O fundador do WikiLeaks, Julian Assange, teve dois filhos com uma das suas advogadas durante o período em que esteve asilado na embaixada do Equador em Londres para evitar ser preso por ter violado a liberdade condicional. 

A revelação foi feita pela mãe das crianças: Stella Moris. A advogada de 37 anos, sul-africana, pede a libertação do companheiro por temer que, devido à saúde frágil do agora noivo, Julian Assange esteja mais vulnerável à covid-19.

De acordo com uma entrevista dada por Moris ao jornal britânico Daily Mail, as crianças são rapazes: Gabriel, de 2 anos, e Max, de 1.

Ambas as crianças foram concebidas enquanto Julian Assange esteve a viver na embaixada do Equador em Londres, para evitar ser extraditado para os Estados Unidos, pela publicação de documentos secretos do governo norte-americano sobre crimes no Iraque e no Afeganistão. Assange enfrentava também acusações de uma alegada violação na Suécia.

Stella Morris revelou ainda que o fundador do Wikileaks assistiu ao nascimento dos dois filhos através de uma vídeochamada e que conheceu Gabriel na embaixada. Os dois filhos já visitaram o pai na prisão.

Julian Assange e Stella Moris começaram a relação em 2015 e estão noivos desde 2017.

Stella Moris quebrou o seu anonimato e o dos seus filhos, num vídeo do YouTube, para explicar a sua situação e solicitar à Justiça britânica que solte Assange, um ano depois de ele ter sido detido pela polícia do Reino Unido.

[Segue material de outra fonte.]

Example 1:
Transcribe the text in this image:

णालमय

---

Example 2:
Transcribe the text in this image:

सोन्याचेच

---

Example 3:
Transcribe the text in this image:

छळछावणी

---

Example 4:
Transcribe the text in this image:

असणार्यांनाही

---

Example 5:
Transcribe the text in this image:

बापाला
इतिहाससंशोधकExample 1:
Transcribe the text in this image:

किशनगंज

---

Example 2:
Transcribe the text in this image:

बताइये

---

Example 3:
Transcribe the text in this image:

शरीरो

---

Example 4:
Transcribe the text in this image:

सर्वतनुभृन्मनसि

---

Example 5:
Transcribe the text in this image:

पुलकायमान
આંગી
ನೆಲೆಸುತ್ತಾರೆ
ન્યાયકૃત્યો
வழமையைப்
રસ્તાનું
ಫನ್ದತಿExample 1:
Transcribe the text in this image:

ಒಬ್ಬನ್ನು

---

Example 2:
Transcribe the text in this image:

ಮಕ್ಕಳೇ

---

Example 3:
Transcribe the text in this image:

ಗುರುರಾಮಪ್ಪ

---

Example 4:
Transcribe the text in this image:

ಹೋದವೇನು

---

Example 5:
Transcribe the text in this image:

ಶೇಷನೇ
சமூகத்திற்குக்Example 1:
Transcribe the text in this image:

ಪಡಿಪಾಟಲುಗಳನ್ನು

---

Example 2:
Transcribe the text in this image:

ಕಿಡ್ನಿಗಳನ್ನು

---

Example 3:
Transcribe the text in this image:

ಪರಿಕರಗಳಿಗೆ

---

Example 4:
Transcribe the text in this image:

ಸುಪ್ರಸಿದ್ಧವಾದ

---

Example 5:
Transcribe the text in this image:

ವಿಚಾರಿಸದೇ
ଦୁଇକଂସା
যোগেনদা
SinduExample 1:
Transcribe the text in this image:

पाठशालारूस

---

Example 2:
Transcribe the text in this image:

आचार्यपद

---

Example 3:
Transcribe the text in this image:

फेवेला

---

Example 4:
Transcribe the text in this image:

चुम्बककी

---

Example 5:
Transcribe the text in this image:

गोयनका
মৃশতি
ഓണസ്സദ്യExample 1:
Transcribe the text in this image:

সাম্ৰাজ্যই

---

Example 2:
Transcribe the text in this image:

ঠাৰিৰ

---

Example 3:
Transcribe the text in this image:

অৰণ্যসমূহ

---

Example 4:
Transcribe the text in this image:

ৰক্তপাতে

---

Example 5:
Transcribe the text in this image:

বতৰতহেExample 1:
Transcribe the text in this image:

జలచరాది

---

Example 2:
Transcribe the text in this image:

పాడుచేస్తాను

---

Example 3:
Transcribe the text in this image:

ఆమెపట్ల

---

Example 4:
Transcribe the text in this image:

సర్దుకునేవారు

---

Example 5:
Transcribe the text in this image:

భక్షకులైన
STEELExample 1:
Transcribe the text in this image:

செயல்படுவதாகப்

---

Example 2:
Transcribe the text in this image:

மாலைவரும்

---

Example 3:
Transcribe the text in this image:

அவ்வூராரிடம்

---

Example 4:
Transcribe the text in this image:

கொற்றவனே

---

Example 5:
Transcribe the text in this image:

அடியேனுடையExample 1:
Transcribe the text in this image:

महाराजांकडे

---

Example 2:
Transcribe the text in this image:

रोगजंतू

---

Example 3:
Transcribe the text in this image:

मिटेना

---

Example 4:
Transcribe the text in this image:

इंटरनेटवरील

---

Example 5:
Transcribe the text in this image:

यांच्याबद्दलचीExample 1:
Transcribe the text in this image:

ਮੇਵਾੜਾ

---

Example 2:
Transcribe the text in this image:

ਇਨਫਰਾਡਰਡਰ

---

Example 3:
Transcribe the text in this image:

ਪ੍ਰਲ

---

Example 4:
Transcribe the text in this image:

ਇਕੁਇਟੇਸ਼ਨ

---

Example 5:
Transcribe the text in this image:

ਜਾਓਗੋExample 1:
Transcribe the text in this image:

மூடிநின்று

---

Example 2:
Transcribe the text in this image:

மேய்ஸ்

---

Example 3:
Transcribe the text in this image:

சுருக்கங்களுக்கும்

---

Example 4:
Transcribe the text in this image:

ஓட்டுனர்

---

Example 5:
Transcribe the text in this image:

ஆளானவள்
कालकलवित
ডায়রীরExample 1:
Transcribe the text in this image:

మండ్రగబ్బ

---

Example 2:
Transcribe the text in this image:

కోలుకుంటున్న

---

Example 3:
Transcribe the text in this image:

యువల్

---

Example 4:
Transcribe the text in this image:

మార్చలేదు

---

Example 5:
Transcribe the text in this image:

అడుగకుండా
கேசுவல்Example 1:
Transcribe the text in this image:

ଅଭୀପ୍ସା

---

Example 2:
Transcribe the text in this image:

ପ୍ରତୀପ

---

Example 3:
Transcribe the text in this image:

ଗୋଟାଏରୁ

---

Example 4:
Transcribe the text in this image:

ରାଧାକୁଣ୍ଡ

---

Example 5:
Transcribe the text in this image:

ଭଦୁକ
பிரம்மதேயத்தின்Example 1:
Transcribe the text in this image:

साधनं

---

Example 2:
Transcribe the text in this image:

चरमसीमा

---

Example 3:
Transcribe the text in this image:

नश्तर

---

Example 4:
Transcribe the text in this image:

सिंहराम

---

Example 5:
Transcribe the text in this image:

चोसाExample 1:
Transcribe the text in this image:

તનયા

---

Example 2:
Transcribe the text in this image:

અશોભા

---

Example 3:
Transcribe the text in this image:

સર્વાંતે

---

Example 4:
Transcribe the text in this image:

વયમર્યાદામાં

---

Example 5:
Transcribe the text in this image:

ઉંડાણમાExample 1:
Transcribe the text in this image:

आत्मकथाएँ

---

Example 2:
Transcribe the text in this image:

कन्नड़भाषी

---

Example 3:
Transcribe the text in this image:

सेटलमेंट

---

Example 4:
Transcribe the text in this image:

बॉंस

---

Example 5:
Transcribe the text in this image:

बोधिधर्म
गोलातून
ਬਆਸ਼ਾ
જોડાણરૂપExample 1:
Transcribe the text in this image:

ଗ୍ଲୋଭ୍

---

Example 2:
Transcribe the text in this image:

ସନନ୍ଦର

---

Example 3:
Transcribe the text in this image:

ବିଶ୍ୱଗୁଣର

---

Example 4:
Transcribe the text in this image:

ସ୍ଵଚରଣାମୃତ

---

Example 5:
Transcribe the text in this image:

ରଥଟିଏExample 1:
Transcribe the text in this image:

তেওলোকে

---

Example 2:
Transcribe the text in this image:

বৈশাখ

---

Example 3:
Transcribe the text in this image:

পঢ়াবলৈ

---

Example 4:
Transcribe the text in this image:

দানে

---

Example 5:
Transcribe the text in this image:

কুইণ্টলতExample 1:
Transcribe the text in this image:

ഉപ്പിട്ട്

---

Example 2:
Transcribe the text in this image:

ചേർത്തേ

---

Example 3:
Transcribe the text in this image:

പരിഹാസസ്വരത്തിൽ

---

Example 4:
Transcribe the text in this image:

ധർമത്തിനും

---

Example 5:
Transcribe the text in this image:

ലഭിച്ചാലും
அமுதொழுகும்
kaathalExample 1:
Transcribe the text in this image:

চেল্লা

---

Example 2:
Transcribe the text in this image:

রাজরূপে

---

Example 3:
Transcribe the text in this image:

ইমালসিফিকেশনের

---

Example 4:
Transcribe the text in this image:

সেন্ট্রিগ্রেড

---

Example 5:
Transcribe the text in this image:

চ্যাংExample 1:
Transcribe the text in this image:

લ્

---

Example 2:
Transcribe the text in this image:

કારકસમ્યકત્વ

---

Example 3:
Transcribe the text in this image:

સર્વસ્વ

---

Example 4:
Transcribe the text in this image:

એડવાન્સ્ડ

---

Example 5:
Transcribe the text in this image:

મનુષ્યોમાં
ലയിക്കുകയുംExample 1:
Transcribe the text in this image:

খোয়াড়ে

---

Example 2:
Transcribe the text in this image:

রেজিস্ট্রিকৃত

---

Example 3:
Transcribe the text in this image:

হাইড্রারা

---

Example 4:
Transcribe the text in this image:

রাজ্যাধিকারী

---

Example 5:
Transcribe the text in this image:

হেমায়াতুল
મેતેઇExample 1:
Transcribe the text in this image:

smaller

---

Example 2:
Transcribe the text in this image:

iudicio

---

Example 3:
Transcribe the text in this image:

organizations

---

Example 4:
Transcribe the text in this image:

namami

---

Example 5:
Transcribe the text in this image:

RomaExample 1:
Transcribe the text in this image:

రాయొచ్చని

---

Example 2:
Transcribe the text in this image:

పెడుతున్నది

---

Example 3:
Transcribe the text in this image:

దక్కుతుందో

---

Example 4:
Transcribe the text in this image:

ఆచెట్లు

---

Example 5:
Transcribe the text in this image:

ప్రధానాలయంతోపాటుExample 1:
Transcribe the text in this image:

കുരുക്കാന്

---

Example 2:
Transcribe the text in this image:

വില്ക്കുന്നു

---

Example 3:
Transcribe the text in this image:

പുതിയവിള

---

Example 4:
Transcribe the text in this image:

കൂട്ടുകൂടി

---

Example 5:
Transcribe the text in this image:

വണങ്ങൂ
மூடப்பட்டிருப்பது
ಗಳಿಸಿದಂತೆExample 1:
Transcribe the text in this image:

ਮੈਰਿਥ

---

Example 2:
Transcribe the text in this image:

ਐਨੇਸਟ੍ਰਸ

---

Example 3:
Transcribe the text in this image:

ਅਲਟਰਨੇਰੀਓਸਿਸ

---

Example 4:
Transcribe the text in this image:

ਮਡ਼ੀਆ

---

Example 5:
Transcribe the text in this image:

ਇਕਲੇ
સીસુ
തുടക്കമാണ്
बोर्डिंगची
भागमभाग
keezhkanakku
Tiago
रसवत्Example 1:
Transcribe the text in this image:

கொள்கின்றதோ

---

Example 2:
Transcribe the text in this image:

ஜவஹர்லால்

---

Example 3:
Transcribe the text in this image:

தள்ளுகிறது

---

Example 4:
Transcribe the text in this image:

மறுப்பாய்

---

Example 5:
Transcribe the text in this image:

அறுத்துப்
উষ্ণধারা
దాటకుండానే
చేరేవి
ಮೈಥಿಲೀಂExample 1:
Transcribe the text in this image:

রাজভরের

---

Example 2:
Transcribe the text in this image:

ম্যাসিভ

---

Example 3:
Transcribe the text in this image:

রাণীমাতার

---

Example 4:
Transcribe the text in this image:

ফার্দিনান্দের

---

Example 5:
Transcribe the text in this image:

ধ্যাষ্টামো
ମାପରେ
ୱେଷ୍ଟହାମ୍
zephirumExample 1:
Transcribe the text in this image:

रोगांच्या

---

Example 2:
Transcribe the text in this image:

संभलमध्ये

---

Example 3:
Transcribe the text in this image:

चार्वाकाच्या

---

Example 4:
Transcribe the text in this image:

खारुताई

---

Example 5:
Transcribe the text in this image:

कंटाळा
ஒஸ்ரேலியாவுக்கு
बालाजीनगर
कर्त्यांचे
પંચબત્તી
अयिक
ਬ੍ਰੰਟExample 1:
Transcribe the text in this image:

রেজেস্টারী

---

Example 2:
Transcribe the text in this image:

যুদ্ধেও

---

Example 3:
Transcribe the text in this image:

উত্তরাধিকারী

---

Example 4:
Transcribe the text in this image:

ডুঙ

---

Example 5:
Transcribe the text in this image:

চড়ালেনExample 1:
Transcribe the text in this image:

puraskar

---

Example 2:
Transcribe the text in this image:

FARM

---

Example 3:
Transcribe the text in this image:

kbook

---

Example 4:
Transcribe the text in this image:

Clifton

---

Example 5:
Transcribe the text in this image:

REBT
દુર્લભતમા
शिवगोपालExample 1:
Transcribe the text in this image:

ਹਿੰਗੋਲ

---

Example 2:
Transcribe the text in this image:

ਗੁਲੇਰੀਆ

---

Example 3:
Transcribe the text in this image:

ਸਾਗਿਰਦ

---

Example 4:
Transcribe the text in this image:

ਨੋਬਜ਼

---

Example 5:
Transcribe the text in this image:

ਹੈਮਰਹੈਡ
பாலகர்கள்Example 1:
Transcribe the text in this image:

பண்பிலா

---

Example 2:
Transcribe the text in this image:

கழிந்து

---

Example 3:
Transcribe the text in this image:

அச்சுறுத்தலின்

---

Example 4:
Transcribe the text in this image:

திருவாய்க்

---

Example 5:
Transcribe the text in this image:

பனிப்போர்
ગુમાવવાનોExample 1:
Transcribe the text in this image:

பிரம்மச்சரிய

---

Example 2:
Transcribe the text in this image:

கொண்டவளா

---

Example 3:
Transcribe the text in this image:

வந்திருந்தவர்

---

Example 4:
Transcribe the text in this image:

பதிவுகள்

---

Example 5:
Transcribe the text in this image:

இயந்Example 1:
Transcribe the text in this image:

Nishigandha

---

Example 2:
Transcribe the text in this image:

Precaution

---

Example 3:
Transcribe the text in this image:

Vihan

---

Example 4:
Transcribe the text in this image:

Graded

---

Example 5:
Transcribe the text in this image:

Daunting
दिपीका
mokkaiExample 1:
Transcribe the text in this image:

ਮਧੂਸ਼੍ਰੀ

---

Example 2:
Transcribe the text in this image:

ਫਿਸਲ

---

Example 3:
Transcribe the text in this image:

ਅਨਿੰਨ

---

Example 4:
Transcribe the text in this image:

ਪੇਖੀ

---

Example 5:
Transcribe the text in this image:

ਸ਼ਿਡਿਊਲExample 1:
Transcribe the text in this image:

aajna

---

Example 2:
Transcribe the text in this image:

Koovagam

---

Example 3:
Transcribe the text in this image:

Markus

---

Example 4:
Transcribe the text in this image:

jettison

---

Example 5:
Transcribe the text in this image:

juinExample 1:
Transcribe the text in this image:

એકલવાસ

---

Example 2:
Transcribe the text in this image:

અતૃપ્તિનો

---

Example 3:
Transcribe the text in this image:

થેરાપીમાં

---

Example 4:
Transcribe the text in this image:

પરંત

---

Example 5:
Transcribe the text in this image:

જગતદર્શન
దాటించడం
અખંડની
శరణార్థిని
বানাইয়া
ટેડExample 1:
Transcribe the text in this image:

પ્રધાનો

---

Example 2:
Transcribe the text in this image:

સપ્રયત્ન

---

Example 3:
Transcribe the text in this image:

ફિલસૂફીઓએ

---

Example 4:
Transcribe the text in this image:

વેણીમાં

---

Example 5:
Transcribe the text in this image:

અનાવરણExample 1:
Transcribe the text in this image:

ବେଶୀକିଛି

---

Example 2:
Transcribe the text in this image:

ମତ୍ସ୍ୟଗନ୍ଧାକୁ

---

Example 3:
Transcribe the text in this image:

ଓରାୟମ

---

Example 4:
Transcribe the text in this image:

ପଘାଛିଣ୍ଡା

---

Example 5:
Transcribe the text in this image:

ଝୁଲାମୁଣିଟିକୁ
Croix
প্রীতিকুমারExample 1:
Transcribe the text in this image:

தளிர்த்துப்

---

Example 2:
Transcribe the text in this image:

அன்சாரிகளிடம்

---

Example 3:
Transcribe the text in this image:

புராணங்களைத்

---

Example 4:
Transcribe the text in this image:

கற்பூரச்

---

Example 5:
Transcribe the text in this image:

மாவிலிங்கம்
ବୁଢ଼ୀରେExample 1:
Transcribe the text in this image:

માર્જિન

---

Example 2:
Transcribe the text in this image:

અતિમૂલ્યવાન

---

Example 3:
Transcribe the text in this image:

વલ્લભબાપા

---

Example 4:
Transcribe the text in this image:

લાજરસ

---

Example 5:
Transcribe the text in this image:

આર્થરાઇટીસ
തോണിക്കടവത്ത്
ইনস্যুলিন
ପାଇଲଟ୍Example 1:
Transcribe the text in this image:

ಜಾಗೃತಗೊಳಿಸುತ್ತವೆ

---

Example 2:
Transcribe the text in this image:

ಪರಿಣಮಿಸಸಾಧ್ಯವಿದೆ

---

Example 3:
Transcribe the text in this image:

Moris alega que Assange, de 48 anos, está “à beira” de lhe acontecer alguma coisa na prisão de alta segurança. Segundo a noiva, aos problemas de saúde física e mental contraídos pelo fundador do WikiLeaks durante quase dez anos de confinamento, sem ter sido condenado por nenhum crime, acresce o risco de ser contagiado com o novo coronavírus.

Assange está duplamente vulnerável por ter uma doença pulmonar crónica agravada nos anos de confinamento, e que tem ainda problemas psicológicos, resultado do isolamento. Assange esteve na embaixada do Equador em Londres entre 2012 e 2019.

Além do apelo feito ao tribunal, Morris lamenta as dificuldades pelas quais estão a passar. e os contínuos ataques a que diz que o seu parceiro é submetido, pelos políticos e pela imprensa, sempre mostrando “um lado negativo” e procurando destruir a sua imagem.

No dia 25 de março, um tribunal britânico negou dar liberdade condicional a Julian Assange, processado pelos Estados Unidos pelas revelações que fez no portal WikiLeaks, apesar do receio de que seja infetado pela covid-19 em Londres, onde está em prisão preventiva.

A juíza Vanessa Baraitser, do Tribunal de Magistrados de Westminster, rejeitou o pedido dos advogados do australiano para que recebesse liberdade condicional com argumento de que o seu cliente está com problemas de saúde após quase 10 anos em cativeiro sem ser condenado.

De acordo com os advogados, Julian Assange pode facilmente ser infetado pelo novo coronavírus no centro de alta segurança de Belmarsh, colocando em risco a sua vida e a daqueles que o rodeiam. O pedido dos advogados de Assange, que irá enfrentar a segunda fase do seu julgamento de extradição em maio, surgiu depois de o Governo britânico ter admitido libertar temporariamente alguns presos para reduzir a incidência de covid-19 nas prisões do país.

O ativista foi preso em abril de 2019, depois de ter estado sete anos exilado na embaixada do Equador em Londres, onde se refugiou após ter violado as condições de fiança, enfrentando agora a possibilidade de extradição para os Estados Unidos.

Assange pode ser condenado a uma pena de prisão até 175 anos.